In this fast-paced life, stress tends to set into individuals quickly. In the current scenario, there have been multiple reports regarding disorders caused due to stress. It is normal for a human to react with strong feelings after the occurrence of a stressful event, but when the feelings don’t fade away with time it is known as Post-Traumatic Stress Disorder. There is a physiological perspective to it. It is observed that women have a hard time recovering from stress as compared to men. Why is it so? What is holding women back? According to a study, hormones are known to play an important role in this. The hormone estrogen which is majorly found in women can be taken in charge for this. This is the sole reason why women are unable to handle post-traumatic stress. This stress is a big hurdle to living a normal life again.

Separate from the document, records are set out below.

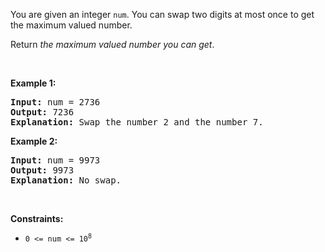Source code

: You are given an integer `` num ``. You can swap two digits at most once to get the maximum valued number.

Return _the maximum valued number you can get_.

&nbsp;

__Example 1:__

<pre>
<strong>Input:</strong> num = 2736
<strong>Output:</strong> 7236
<strong>Explanation:</strong> Swap the number 2 and the number 7.
</pre>

__Example 2:__

<pre>
<strong>Input:</strong> num = 9973
<strong>Output:</strong> 9973
<strong>Explanation:</strong> No swap.
</pre>

&nbsp;

__Constraints:__

*   <code>0 &lt;= num &lt;= 10<sup>8</sup></code>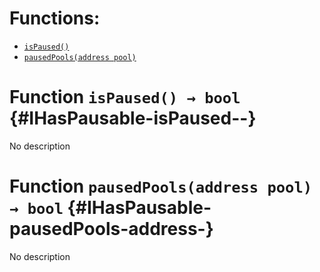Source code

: 

# Functions:
- [`isPaused()`](#IHasPausable-isPaused--)
- [`pausedPools(address pool)`](#IHasPausable-pausedPools-address-)



# Function `isPaused() → bool` {#IHasPausable-isPaused--}
No description




# Function `pausedPools(address pool) → bool` {#IHasPausable-pausedPools-address-}
No description




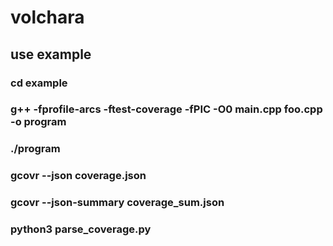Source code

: # volchara

## use example

### cd example
### g++ -fprofile-arcs -ftest-coverage -fPIC -O0 main.cpp foo.cpp -o program
### ./program
### gcovr --json coverage.json
### gcovr --json-summary coverage_sum.json
### python3 parse_coverage.py

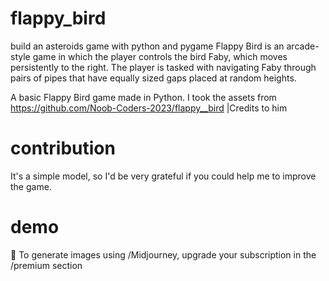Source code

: # flappy_bird
build an asteroids game with python and pygame
Flappy Bird is an arcade-style game in which the player controls the bird Faby, which moves persistently to the right. The player is tasked with navigating Faby through pairs of pipes that have equally sized gaps placed at random heights.

A basic Flappy Bird game made in Python. I took the assets from https://github.com/Noob-Coders-2023/flappy__bird  |Credits to him

# contribution
It's a simple model, so I'd be very grateful if you could help me to improve the game.

# demo

🌅 To generate images using /Midjourney, upgrade your subscription in the /premium section
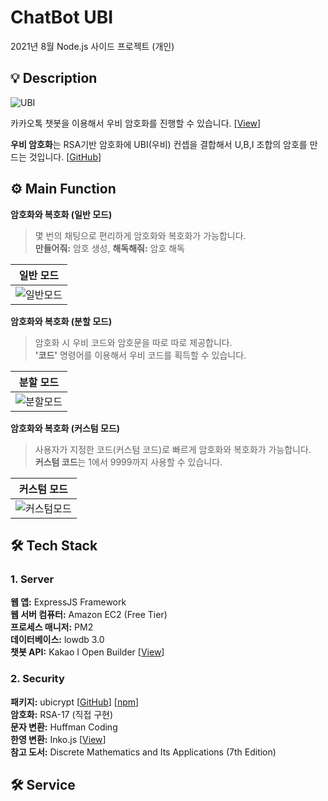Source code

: # ChatBot UBI
2021년 8월 Node.js 사이드 프로젝트 (개인)

## 💡 Description
![UBI](https://user-images.githubusercontent.com/52392658/174422766-5777b24a-be9d-4427-9e0e-b7386e6268e9.png)

카카오톡 챗봇을 이용해서 우비 암호화를 진행할 수 있습니다. [[View](https://shacoding.com/2021/12/20/%ec%9a%b0%eb%a6%ac%eb%a7%8c%ec%9d%98-%eb%b9%84%eb%b0%80%ec%bd%94%eb%93%9c-ubi-%ec%95%94%ed%98%b8%ed%99%94/)]

**우비 암호화**는 RSA기반 암호화에 UBI(우비) 컨셉을 결합해서 U,B,I 조합의 암호를 만드는 것입니다. [[GitHub](https://github.com/SkiddieAhn/Project-UBI-Encryption)]


## ⚙ Main Function
**암호화와 복호화 (일반 모드)**

> 몇 번의 채팅으로 편리하게 암호화와 복호화가 가능합니다. <br>
> **만들어줘:** 암호 생성, **해독해줘:** 암호 해독
 
| 일반 모드                                                                                             |
|----------------------------------------------------------------------------------------------------------------------|
|![일반모드](https://user-images.githubusercontent.com/52392658/174423746-32935781-b166-42e2-8944-6be19e7dd7e0.gif) | 


**암호화와 복호화 (분할 모드)**

> 암호화 시 우비 코드와 암호문을 따로 따로 제공합니다. <br>
> **'코드'** 명령어를 이용해서 우비 코드를 획득할 수 있습니다.
 
| 분할 모드                                                                                             |
|----------------------------------------------------------------------------------------------------------------------|
|![분할모드](https://user-images.githubusercontent.com/52392658/174423744-1c244c26-30c2-42ac-b1c5-22327fc063be.gif)|

**암호화와 복호화 (커스텀 모드)**

> 사용자가 지정한 코드(커스텀 코드)로 빠르게 암호화와 복호화가 가능합니다.<br>
> **커스텀 코드**는 1에서 9999까지 사용할 수 있습니다.
 
| 커스텀 모드                                                                                            |
|----------------------------------------------------------------------------------------------------------------------|
|![커스텀모드](https://user-images.githubusercontent.com/52392658/174423747-f3244cf8-5a6e-4d69-9222-0f20fd35edd5.gif) |

## 🛠 Tech Stack

### 1. Server
<strong>웹 앱:</strong> ExpressJS Framework<br>
<strong>웹 서버 컴퓨터:</strong> Amazon EC2 (Free Tier)<br>
<strong>프로세스 매니저:</strong> PM2<br>
<strong>데이터베이스:</strong> lowdb 3.0<br>
<strong>챗봇 API:</strong> Kakao I Open Builder [[View](https://i.kakao.com/)]<br>

### 2. Security
<strong>패키지:</strong> ubicrypt [[GitHub](https://github.com/SkiddieAhn/Project-UBI-Encryption)] [[npm](https://npm.io/package/ubicrypt)]<br>
<strong>암호화:</strong> RSA-17 (직접 구현)<br>
<strong>문자 변환:</strong> Huffman Coding<br>
<strong>한영 변환:</strong> Inko.js [[View](https://github.com/738/inko)]<br>
<strong>참고 도서:</strong> Discrete Mathematics and Its Applications (7th Edition)<br>

## 🛠 Service
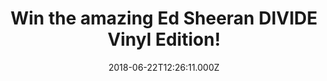 ---
campaign-uuid: "c-fe6b09c4-fcbf-42f4-a787-f955fb24df50"
type: "Competition"
category: "Gift"
date: "2018-06-22T12:26:11.000Z"
end-date: "2018-07-22T23:59:00.000Z"
disable-form: false
is_promoted: false
has_entry_page: true
title: "Win the amazing Ed Sheeran DIVIDE Vinyl Edition!"
competition-description: "<p>Calling all Ed Sheeran Fans! We have the biggest selling\
  \ vinyl record of the year waiting for YOU! YES, you guessed it, we’re giving away\
  \ the magnificent Ed Sheeran DIVIDE Vinyl Edition to one of our lucky NME AAA members!</p>\r\
  \n<p>If you would like to listen your fav Ed Sheeran hits on Vinyl, enter below\
  \ for a chance to win!</p>"
hero-header: "Win the amazing Ed Sheeran DIVIDE Vinyl Edition!"
terms-confirmation: "N/A"
banner-img: "https://assets.expresslyapp.com/asset-70de96e5-49fc-4740-b437-758ec42128f7.jpg"
logo-left-href: "http://aaa.nme.com"
logo-left-image: "https://assets.expresslyapp.com/asset-7dbf0970-7237-4d49-a47b-3de7267c2335.jpg"
logo-left-title: "NME"
bg-image-hero: "https://assets.expresslyapp.com/asset-add8d1cc-ad81-4b31-b4fd-469d5428b8e4.jpg"
bg-image-first: "https://assets.expresslyapp.com/asset-b0874f56-37b1-4fb6-9bd7-440686f5e48b.jpg"
section1-content: "<p>Ed Sheeran and his latest album DIVIDE has sold more than a\
  \ million copies in two days becoming the biggest selling British album of the year.\
  \ \r\nIt has become the latest example of the streaming revolution in music, smashing\
  \ Spotify’s record for the most streams in a single week with 375 million globally!</p>\r\
  \n<p>Shape Of You, Perfect, Castle On The Hill are some of the 12 tracks of the\
  \ Vinyl and each is perfectly formed! Thanks to NME AAA the amazing Ed Sheeran DIVIDE\
  \ Vinyl edition could be yours!</p> \r\n<p>Enter the form below and you could be\
  \ dancing along your favourite Ed Sheeran tunes anywhere!</p>"
entry-title: "Win the amazing Ed Sheeran DIVIDE Vinyl Edition!"
entry-content: "<p>Enter the draw to win Ed Sheeran DIVIDE Vinyl edition by completing\
  \ the form below before 23:59 on 22st July 2018.</p>"
has-winner: false
prize-description: "Ed Sheeran DIVIDE Vinyl Edition."
special-conditions: "Multiple entries are allowed up to one every day."
---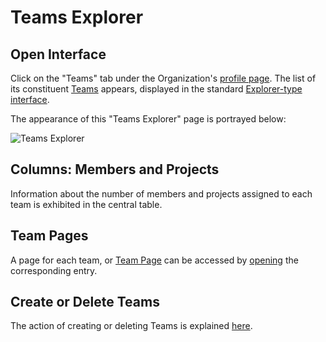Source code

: # Teams Explorer 

## Open Interface

Click on the "Teams" tab <i class="zmdi zmdi-accounts zmdi-hc-border"></i> under the Organization's [profile page](../../accounts/ui/profile-page.md). The list of its constituent [Teams](../organizations/teams.md) appears, displayed in the standard [Explorer-type interface](../../entities-general/ui/explorer.md).
 
The appearance of this "Teams Explorer" page is portrayed below:

![Teams Explorer](/images/teams-explorer.png "Teams Explorer")

## Columns: Members and Projects

Information about the number of members and projects assigned to each team is exhibited in the central table. 

## Team Pages

A page for each team, or [Team Page](team-page.md) can be accessed by [opening](../../entities-general/actions/open-edit.md) the corresponding entry.

## Create or Delete Teams

The action of creating or deleting Teams is explained [here](../actions/organization/create-delete-team.md).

Rebecca Shansky, an associate professor of psychology at the Northeastern University, is trying to understand the cause and finding the cure to it. She initiated her research by mapping brain signals of female rats which would help in finding a cure for women.
“What we and other people have seen is that women and female rats with naturally high estradiol levels, at that peak across the menstrual cycle [of a human] or the estrus cycle [of a rat], do better at this extinction learning,” Shansky says.
Diving deep into the working, estradiol (estrogen) levels are at its peak before ovulation and this hormone is responsible for triggering dopamine release in the brain. Dopamine is known to transfer signals between the neurons and form memories of the incident which makes it difficult for women to get over the trauma. The path of the Dopamine can be tracked by injecting fluorescent dye inside the female rats. This would help in tagging of the dopamine neurons which are responding for estradiol production.
“We can then create a map, essentially, of what different parts of the brain are involved in this response, how they connect to each other, and if they are different when the animals have high versus low estradiol,” Shansky says.
Shansky is working religiously on mapping and finding the neurons responsible for the cause. This would help in finding an effective cure for women and help them lead a normal life after a trauma. Hopefully, Shansky research will be successful in changing the lives of a lot of women.